The final analysis of the non-interventional study OVATAR: diagnostic and therapeutic approaches to the treatment of ovarian cancer in Russia. Group analysis with BRCA mutations


50 000 rubles

Brief Description:

Today, all patients with ovarian cancer (OC) are recommended with a personalized approach to treatment, which includes obligatory genetic testing for mutations in the BRCA 1,2 genes in high-grade serous and endometrioid ovarian carcinoma.

The OVATAR study is the first large-scale Russian observational study in which the entire country participated: 29 centers in all over Russia accrued 500 participants. The primary and secondary endpoint of this study was to evaluate the approaches to the treatment of ovarian cancer in Russia and to determine the frequency of genetic mutations in the BRCA 1,2 genes in patients with cancer of the ovaries, fallopian tubes, and primary peritoneal carcinoma.

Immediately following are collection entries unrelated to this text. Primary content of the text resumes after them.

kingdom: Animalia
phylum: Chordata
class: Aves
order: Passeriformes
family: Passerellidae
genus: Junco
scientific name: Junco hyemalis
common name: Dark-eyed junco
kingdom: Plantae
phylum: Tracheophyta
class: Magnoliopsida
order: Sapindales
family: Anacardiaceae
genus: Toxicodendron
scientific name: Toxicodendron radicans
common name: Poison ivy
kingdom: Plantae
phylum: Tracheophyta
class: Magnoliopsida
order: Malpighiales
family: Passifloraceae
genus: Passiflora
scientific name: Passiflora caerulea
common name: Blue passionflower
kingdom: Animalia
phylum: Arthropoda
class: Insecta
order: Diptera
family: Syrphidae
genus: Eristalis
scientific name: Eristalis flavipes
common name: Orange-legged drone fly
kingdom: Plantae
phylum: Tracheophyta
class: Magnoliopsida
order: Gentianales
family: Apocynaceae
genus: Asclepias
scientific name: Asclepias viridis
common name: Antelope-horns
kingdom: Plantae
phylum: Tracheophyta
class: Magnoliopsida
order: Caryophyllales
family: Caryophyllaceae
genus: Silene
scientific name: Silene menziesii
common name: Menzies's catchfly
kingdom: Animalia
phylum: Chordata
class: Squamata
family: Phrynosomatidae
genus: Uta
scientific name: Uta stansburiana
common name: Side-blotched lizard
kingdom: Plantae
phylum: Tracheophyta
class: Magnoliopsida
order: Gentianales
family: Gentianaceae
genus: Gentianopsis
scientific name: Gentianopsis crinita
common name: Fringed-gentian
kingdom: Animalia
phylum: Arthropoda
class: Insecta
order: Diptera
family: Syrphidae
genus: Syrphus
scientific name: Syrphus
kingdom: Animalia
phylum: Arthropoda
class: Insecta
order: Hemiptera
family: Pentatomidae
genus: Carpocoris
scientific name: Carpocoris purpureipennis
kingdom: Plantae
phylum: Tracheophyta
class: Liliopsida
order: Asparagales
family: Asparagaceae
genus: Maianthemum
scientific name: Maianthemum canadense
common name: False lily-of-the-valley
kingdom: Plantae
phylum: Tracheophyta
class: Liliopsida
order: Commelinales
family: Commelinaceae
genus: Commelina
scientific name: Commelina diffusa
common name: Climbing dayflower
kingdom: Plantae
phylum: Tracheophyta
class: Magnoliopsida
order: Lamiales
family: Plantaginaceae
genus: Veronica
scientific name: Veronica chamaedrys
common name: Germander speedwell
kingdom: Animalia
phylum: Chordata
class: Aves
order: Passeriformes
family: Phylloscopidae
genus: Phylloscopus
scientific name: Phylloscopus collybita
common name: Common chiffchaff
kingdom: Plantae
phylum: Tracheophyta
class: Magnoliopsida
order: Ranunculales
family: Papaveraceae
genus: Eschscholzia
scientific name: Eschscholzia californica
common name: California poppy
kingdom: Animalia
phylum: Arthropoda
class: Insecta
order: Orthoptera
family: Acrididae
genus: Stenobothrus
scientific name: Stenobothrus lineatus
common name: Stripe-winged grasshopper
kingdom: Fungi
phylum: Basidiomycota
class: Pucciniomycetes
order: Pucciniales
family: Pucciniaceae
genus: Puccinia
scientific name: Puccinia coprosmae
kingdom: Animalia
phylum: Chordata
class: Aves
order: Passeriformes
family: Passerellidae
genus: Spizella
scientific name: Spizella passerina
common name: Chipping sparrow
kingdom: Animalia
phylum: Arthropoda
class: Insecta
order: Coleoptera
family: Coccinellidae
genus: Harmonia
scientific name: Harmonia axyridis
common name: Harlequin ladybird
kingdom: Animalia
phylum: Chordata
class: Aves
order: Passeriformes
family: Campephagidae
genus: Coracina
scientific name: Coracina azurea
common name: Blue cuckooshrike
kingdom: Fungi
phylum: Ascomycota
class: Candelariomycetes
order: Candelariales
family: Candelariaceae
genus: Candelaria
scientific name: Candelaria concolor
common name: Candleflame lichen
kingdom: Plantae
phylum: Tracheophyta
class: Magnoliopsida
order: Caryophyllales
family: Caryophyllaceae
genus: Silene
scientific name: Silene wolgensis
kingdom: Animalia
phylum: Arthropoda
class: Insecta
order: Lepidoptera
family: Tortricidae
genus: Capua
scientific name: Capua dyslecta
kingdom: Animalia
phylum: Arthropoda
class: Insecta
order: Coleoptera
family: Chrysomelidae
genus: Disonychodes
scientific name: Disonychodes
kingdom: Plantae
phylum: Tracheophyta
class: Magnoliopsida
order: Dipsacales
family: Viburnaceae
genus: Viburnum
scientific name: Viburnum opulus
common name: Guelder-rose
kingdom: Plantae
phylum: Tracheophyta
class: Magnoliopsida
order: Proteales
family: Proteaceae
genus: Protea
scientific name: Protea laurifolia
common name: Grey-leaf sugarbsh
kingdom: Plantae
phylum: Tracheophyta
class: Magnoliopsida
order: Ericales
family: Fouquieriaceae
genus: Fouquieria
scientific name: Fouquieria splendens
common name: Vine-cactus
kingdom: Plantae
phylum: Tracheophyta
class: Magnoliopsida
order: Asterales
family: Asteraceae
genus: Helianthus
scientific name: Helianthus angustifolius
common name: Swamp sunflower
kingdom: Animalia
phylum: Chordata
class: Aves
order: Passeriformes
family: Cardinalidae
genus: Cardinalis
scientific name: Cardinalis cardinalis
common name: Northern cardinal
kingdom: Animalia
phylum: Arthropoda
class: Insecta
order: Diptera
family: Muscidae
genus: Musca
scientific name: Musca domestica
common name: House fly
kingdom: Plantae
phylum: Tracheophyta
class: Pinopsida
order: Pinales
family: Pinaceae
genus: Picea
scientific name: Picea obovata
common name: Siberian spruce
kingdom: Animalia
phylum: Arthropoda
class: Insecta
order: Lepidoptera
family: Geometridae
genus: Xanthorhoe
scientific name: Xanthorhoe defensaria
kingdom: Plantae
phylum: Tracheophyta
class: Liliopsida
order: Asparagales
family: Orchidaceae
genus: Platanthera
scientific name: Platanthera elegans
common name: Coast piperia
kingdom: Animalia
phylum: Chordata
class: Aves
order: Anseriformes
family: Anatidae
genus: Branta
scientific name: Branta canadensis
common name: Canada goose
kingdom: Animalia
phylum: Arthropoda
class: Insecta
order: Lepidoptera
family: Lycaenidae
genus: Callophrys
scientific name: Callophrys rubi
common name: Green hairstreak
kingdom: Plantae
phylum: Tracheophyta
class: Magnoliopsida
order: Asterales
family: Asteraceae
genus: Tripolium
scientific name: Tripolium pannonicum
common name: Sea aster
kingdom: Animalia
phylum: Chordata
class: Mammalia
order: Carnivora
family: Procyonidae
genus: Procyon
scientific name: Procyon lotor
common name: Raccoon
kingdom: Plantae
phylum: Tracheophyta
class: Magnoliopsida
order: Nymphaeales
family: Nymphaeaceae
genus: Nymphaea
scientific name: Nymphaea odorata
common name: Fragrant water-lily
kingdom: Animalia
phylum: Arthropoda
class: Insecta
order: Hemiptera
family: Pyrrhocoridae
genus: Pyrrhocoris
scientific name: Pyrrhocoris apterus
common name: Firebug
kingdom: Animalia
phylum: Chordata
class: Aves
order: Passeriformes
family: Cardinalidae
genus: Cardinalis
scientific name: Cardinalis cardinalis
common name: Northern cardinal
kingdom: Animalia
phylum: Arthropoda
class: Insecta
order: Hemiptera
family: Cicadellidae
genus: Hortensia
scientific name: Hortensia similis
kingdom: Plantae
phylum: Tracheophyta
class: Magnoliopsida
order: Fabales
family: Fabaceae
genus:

The study was conducted between 2014 and 2018. and it is extremely important for the Russian Federation, since for the first time we can clearly understand how to treat patients with OC, in addition, the true proportion of genetic mutations in the BRCA 1,2 genes, the role of the completeness of cytoreduction, and the sensitivity of cancer biomarkers for patients with mutations were determined.

Our work demonstrated that the frequency of BRCA1/2m in the Russian population was high and amounted up to 35%, so every third patient has a germinal or a somatic mutation. One should consider that 56% of patients with mutations do not have a family history of cancer. More than 70% of patients with mutations were older than 50 years. In the analysis of biological markers, it was found that the CA-125 biomarker was positive in 99.7% of patients, CEA – in 15% and was detected more frequently in the BRCA2m subgroup of patients. Among BRCA1/2m patients with cytoreduction, the median progression-free survival in the subgroup without a visible residual tumor was 36.4 months, and in the subgroup with a residual tumor <1 cm, 15.3 months.

Thus, the treatment paradigm of patients with ovarian cancer with the mutations in the BRCA 1,2 genes, which account for 35% of patients, currently forces the need to determine the genetic status of our patients.